Digraphs, Trigraphs and n-graphs

Something that comes naturally on touch screens but do not on physical keyboards is "sliding" between keys, or "swiping". Let's use this to our strength. Consider the following silly example, which is the best I can come up with just before lunch:

Browning singled out an amazing finger filling, and accordingly Bingo cringed. It's appalling!

You get the point. Count the number of "-ing-"s in that paragraph. Hopefully you get nine, or the lack of food is seriously getting to me.

Something like "ing" should be convenient to type on our keyboard. What if we arrange the keys such that the keys for "ing" are adjacent to each other? Like this:

+----+  +----+  +----+
|    |  |    |  |    |
| I  |  | N  |  | G  |
+----+  +----+  +----+

If we let the user swipe from one key to the next, now they could type "ing" with a single stroke. In the silly example, that's a stroke reduction of – wait for it – almost 20%!

This is called n-graph analysis (digraph is special case n=2, trigraph is special case n=3) and concerns the frequency of certain combinations of letters occurring together. It is clearly something we want to use to make input more efficient. There are some other ideas here that I stole from an old web page that I can't find anymore – but now someone on IRC linked it back to me! They are these:

In case it isn't obvious by now, trash the horizontal shape of the typewriter keyboard. Making the keyboard close to square gives you more area for each virtual key.
Common letters should probably be located centrally, making them easier to reach for lefties and righties alike.
If we put the space key in the middle (and make it as small as a regular key – why should this key get to occupy the same space as like five regular keys? It's not that important!) we give the users the capability of not interrupting a stroke at each word boundary – they can go from the end of a word, over the space, onto the beginning of the next word, all in one smooth stroke.
What about common digraphs that can't be next to each other because all four neighbouring slots are already occupied? This is a problem. Two-thumb typing suggests they should be located on opposite sides of the keyboard, to allow for hand alternation. One-thumb typists want them to still be as close as possible to each other, to minimise finger travel. No clear answer here.
However, and this is where it gets a bit hardcore, digraphs that commonly end and begin words should definitely be located centrally, around the space key. This is especially useful with something like "de-" which is a common prefix (word beginning) as well as a common suffix (word ending) in the form of "-ed". You see? We can put "d" next to the space key, and "e" outside of that. If the user wants to say "we tried defusing the situation" you'll notice that the central portion of "[tri]ed de[fusing]" can be written as one stroke by just going back and forth. We gained a suffix for free by giving the user a prefix!
Okay and here's a cool one. Make the keys shaped like hexagons. Put them in a honeycomb-like grid. Why? It increases the number of neighbours they have, allowing the user to slide between keys to create more letter combinations.

KeyBee

A prototype of this exists in the Google Play Android app store. It's called KeyBee. It doesn't yet support very many languages, because 1) it's not very popular, and 2) it's a one-man spare-time effort. It does however work decently for Swedish using the German layout.

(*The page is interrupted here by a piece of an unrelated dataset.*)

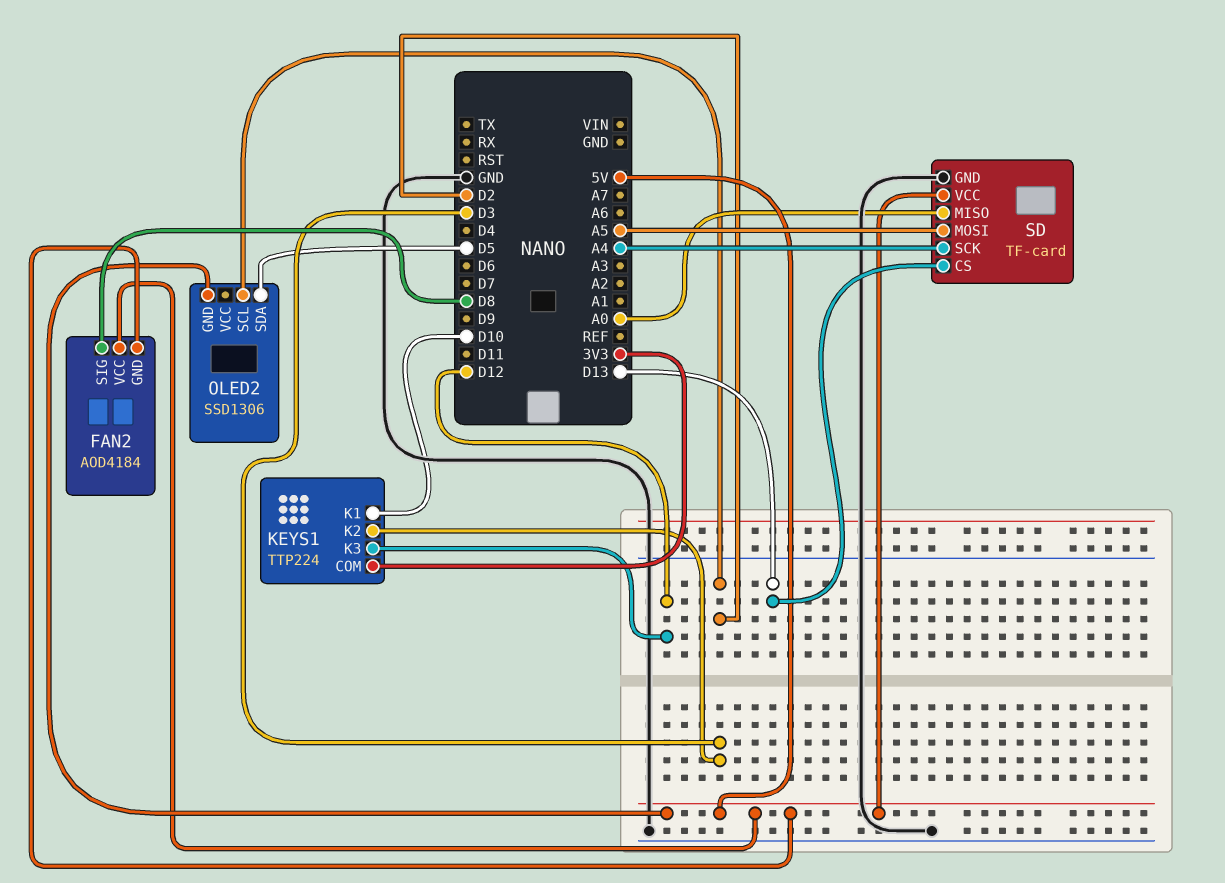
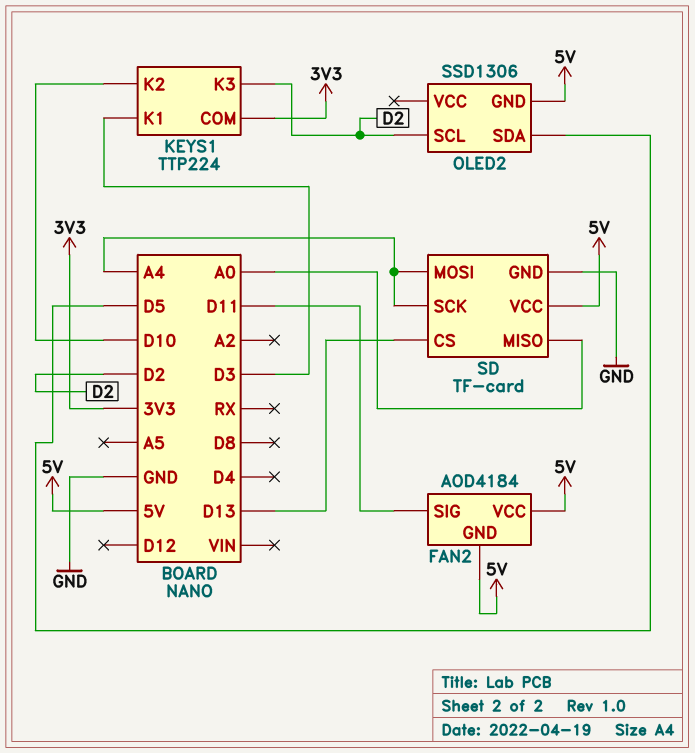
FAN2 pin SIG: D8 -> D11
KEYS1 pin K1: D10 -> D3
KEYS1 pin K2: D3 -> D10
KEYS1 pin K3: D12 -> D2
SD pin MOSI: A5 -> A4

I suggest trying it out for a week or so, which should be enough to learn to use it properly. It needs more people to talk about it because it's actually pretty great.

I know it's not QWERTY-based at all, so it will take a while to learn. That's okay. Familiarity with one interface is not an excuse to try to shoehorn that interface into every interaction of your life. Learning new interfaces is good not only because it teaches you new interfaces, but also because you get better at learning new interfaces – a very useful skill indeed.